L'Union européenne devient le premier bailleur de fonds de l'Autorité palestinienne, créée à la suite des accords d'Oslo. Parallèlement, l'Union, dans le cadre de sa politique de voisinage, a signé des accords d'association avec l'Autorité palestinienne (1997) et Israël (2000). Ces deux entités sont d'ailleurs membres de l'Union pour la Méditerranée (créée en 2008) qui regroupe les États de l’U.E et ceux des rives de la Méditerranée.

Depuis les accords d'Oslo, les Européens sont marginalisés car Israël ne fait confiance qu'aux États-Unis pour défendre ses intérêts et les États arabes se sont désintéressés du sort des Palestiniens.

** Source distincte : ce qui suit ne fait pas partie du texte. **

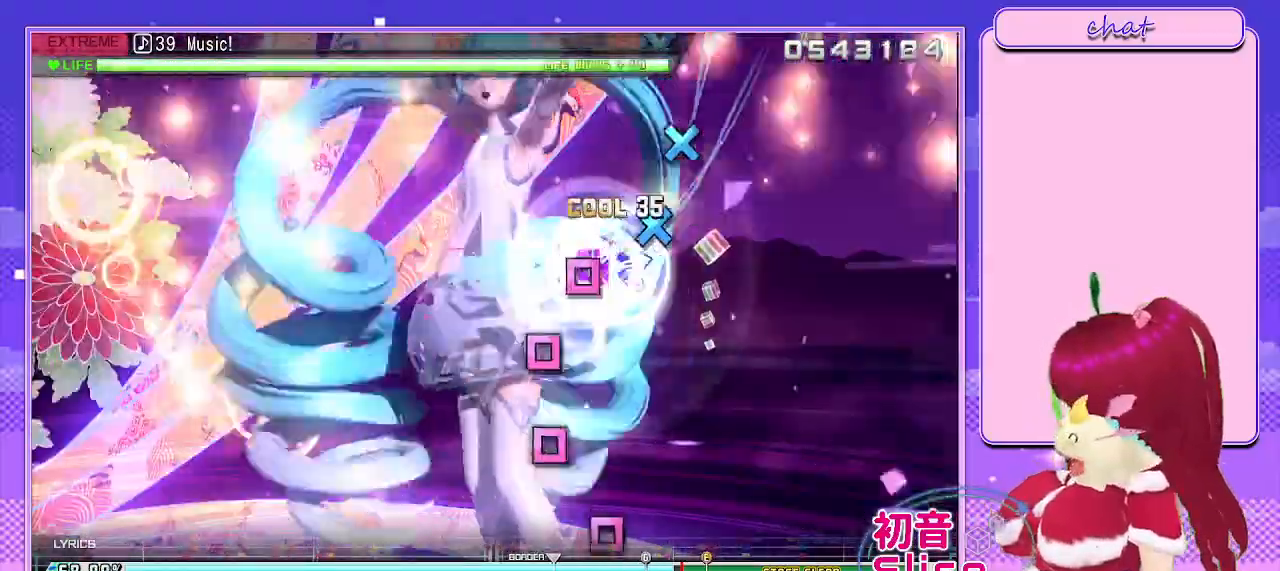
{"dt_ms": 500, "buttons": ["SQUARE"], "left_stick": "center", "right_stick": "center", "events": [[33, "SQUARE", "down"], [83, "DPAD_DOWN", "up"], [167, "DPAD_DOWN", "down"], [283, "DPAD_DOWN", "up"], [383, "DPAD_DOWN", "down"], [400, "SQUARE", "up"], [483, "DPAD_DOWN", "up"], [483, "SQUARE", "down"]]}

Par « l’effet papillon », ce qui se passe là-bas a un écho en Europe, mobilisant les personnes se sentant concernées soit par le sort des Juifs soit par celui des Palestiniens et risquant de nous soumettre à une nouvelle vague d'attentats.


Frédéric Bourquin


* « Vers l’Orient compliqué, je volais avec des idées simples ». Réflexion du Général de Gaulle se rendant en 1941 en Syrie (mandat français à l'époque) où s'affrontaient des Français vichystes et Français gaullistes appuyés par des Britanniques.

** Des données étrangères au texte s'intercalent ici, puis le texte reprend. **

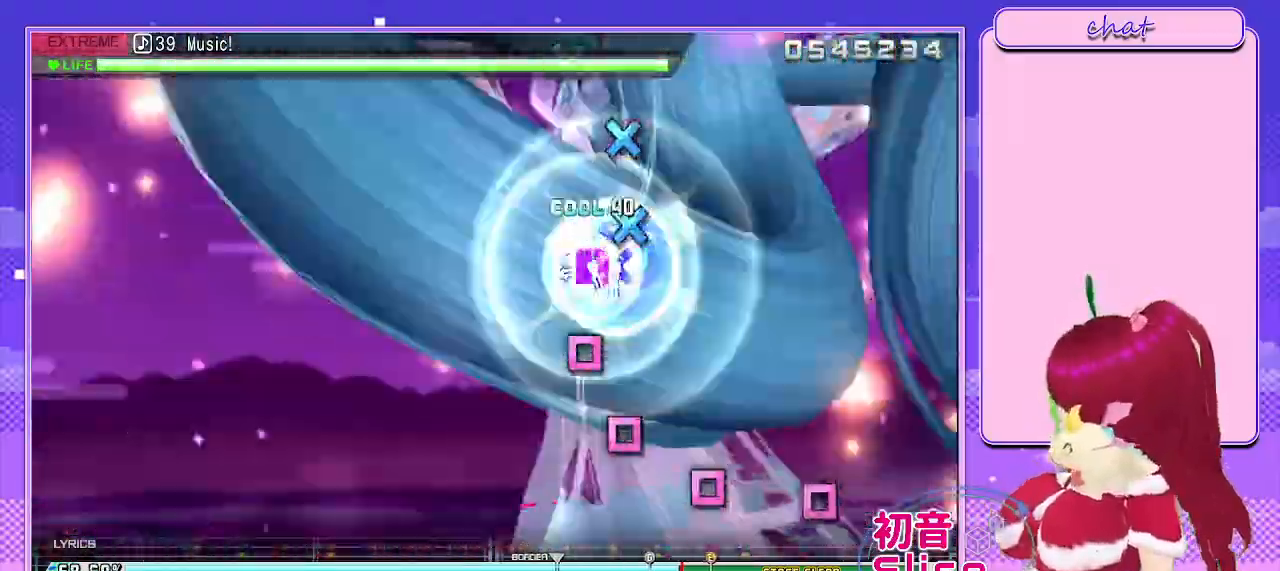
{"dt_ms": 500, "buttons": ["SQUARE"], "left_stick": "center", "right_stick": "center", "events": [[100, "DPAD_DOWN", "down"], [233, "DPAD_DOWN", "up"], [350, "DPAD_DOWN", "down"], [383, "SQUARE", "up"], [467, "DPAD_DOWN", "up"], [467, "SQUARE", "down"]]}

** Dans ce texte, le terme de Palestine est entendu dans son sens géographique et historique ; il recouvre Israël, les territoires occupés par Israël et les territoires administrés par les Palestiniens (Cisjordanie et Gaza).

*** Le mandat consistait, pour la S.D.N puis ultérieurement, pour l'O.N.U (sous le nom de tutelle) à confier l'administration d'un territoire à un État en attendant que sa population soit jugée apte à se gouverner elle-même. Ce statut n'existe plus depuis l'indépendance de la Namibie.

**** Il prévoyait la reconnaissance de l’État d'Israël par l'O.L.P et l'établissement de l'Autorité palestinienne, embryon d’État palestinien.